# [WHAT IS EXPECTED]
How many lines in the data below contain the string "Эксплуатация"? Reply with the number alone.

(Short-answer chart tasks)
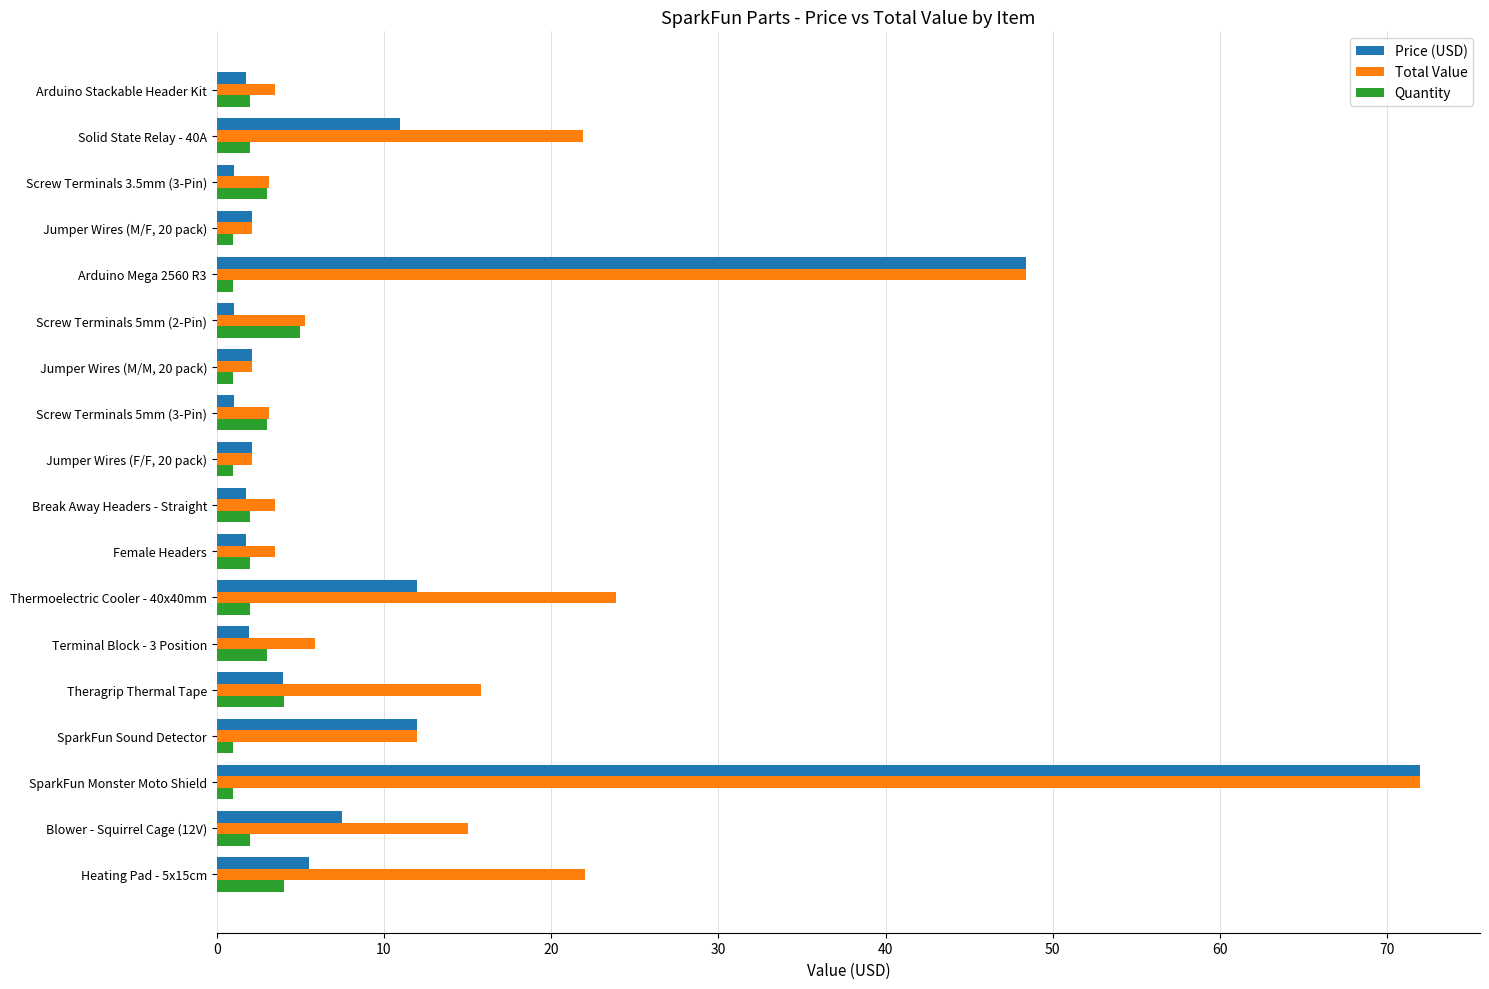

Which series has the largest total across all categories?

Total Value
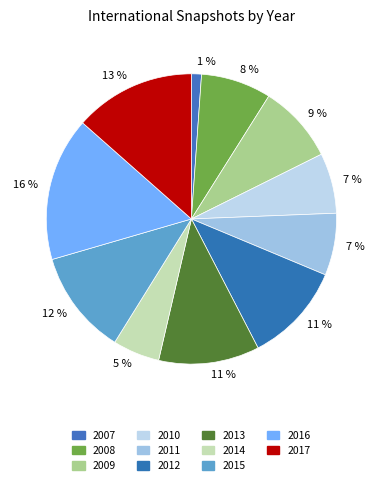

Count the number of slices in the pie.

11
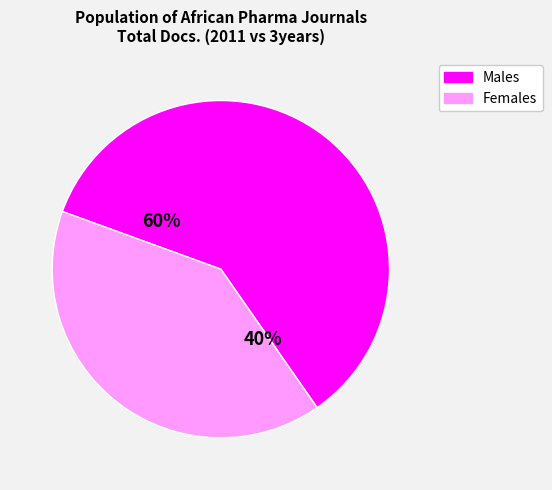

Which category has the smallest portion of the pie?

Females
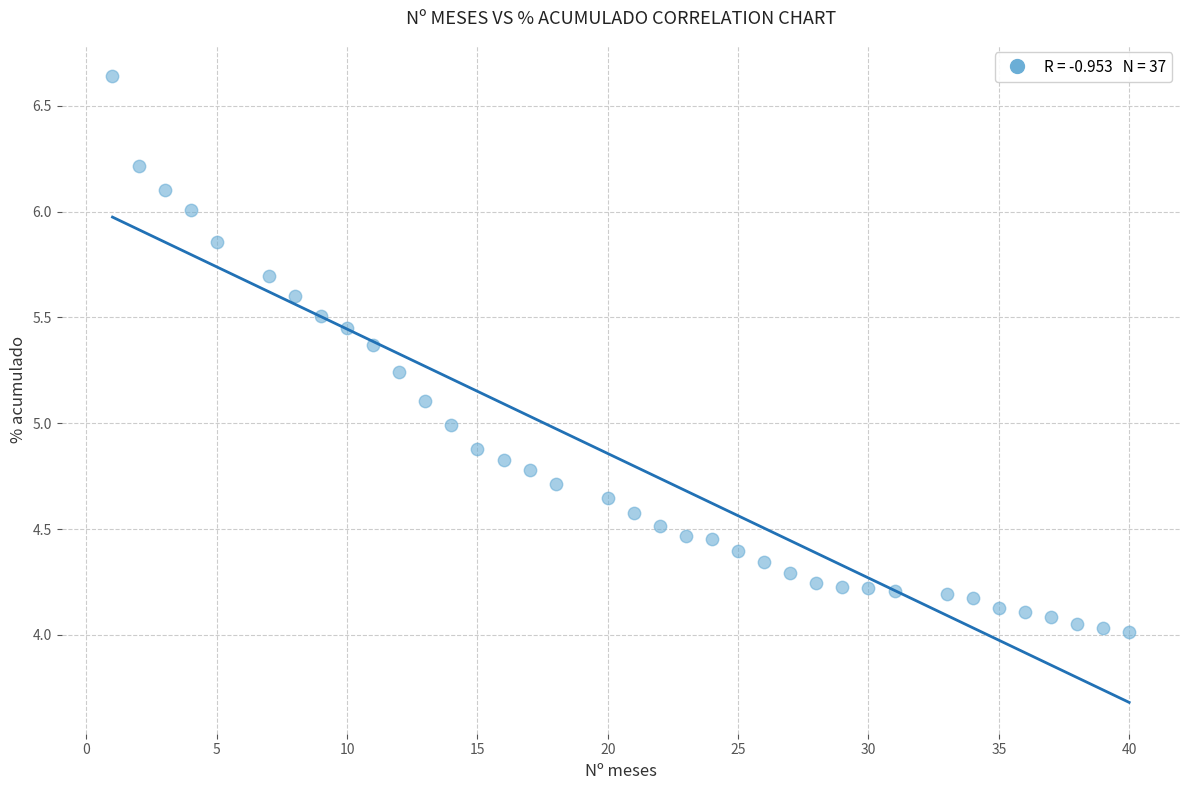

What is the range of Y values (max minus min)?

2.6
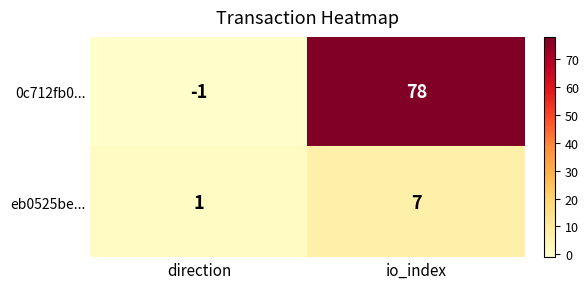

What is the smallest value displayed?

-1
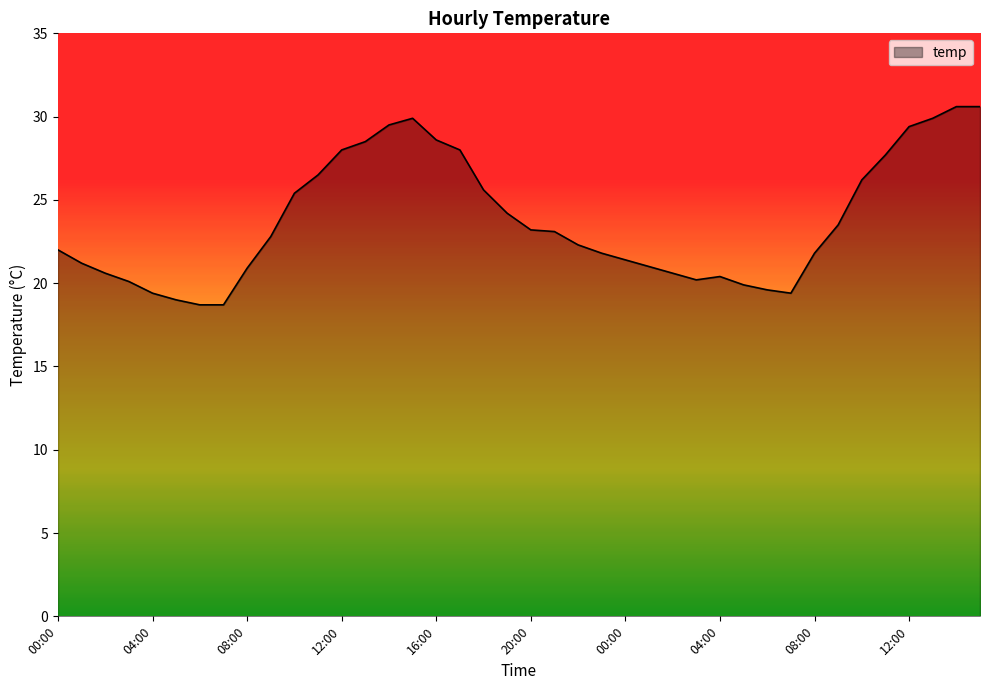

What is the minimum value shown in the chart?

18.7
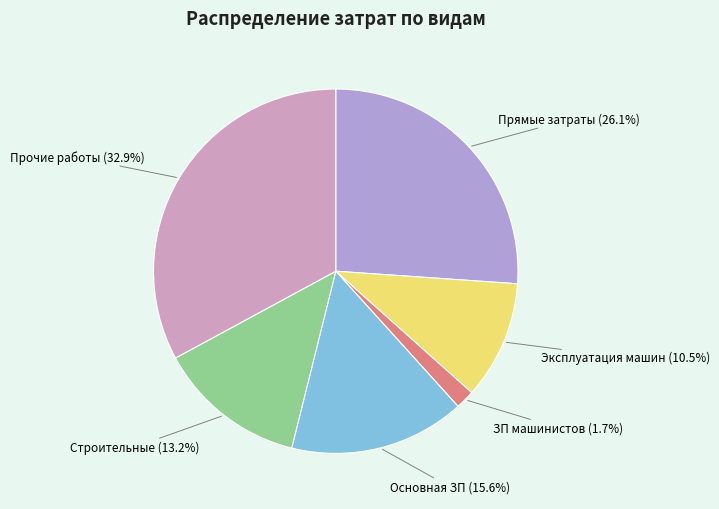

Which has a higher value, Эксплуатация машин or ЗП машинистов?

Эксплуатация машин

# [RESULT]
2